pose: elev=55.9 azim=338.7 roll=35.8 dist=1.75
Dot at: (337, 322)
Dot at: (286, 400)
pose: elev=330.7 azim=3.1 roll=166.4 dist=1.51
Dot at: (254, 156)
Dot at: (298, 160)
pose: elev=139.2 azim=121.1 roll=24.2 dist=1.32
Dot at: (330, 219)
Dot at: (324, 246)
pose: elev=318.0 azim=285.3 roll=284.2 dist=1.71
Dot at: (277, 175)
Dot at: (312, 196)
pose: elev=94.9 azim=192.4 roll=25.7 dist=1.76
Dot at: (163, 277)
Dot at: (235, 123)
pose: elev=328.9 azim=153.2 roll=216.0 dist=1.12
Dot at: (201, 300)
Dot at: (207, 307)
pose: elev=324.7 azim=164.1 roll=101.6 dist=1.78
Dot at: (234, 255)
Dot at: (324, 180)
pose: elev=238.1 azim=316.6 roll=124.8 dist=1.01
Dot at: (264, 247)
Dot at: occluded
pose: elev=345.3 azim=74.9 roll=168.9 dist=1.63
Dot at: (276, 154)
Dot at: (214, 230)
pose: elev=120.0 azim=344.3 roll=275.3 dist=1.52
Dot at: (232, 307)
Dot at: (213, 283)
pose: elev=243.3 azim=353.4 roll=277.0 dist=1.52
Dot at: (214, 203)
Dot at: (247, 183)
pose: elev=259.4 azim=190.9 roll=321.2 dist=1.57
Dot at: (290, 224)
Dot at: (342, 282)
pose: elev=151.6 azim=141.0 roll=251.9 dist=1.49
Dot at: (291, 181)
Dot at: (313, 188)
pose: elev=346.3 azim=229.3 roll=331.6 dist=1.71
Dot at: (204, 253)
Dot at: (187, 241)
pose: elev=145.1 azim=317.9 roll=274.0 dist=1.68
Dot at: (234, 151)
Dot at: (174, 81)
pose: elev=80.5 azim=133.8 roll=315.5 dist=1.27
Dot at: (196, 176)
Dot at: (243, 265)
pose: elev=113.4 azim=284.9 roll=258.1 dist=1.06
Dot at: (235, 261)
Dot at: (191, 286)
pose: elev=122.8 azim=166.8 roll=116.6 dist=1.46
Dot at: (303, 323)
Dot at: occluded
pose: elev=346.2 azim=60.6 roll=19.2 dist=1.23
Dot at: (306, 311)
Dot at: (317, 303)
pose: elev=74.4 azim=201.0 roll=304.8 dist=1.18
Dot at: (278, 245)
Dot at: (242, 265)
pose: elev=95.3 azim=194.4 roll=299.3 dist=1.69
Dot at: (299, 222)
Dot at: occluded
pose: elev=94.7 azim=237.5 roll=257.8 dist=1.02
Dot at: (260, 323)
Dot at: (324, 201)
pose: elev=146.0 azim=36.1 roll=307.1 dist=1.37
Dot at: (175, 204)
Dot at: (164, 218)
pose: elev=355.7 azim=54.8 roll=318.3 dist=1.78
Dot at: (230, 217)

..........

**What you will do:**
Lay out the items above as a JSON list of strings, with one string for each line. Begin at the first line and end at the line containing "Dot at: (213, 283)", omitting any blank lines.

**Output for this exercise:**
[
  "pose: elev=55.9 azim=338.7 roll=35.8 dist=1.75",
  "Dot at: (337, 322)",
  "Dot at: (286, 400)",
  "pose: elev=330.7 azim=3.1 roll=166.4 dist=1.51",
  "Dot at: (254, 156)",
  "Dot at: (298, 160)",
  "pose: elev=139.2 azim=121.1 roll=24.2 dist=1.32",
  "Dot at: (330, 219)",
  "Dot at: (324, 246)",
  "pose: elev=318.0 azim=285.3 roll=284.2 dist=1.71",
  "Dot at: (277, 175)",
  "Dot at: (312, 196)",
  "pose: elev=94.9 azim=192.4 roll=25.7 dist=1.76",
  "Dot at: (163, 277)",
  "Dot at: (235, 123)",
  "pose: elev=328.9 azim=153.2 roll=216.0 dist=1.12",
  "Dot at: (201, 300)",
  "Dot at: (207, 307)",
  "pose: elev=324.7 azim=164.1 roll=101.6 dist=1.78",
  "Dot at: (234, 255)",
  "Dot at: (324, 180)",
  "pose: elev=238.1 azim=316.6 roll=124.8 dist=1.01",
  "Dot at: (264, 247)",
  "Dot at: occluded",
  "pose: elev=345.3 azim=74.9 roll=168.9 dist=1.63",
  "Dot at: (276, 154)",
  "Dot at: (214, 230)",
  "pose: elev=120.0 azim=344.3 roll=275.3 dist=1.52",
  "Dot at: (232, 307)",
  "Dot at: (213, 283)"
]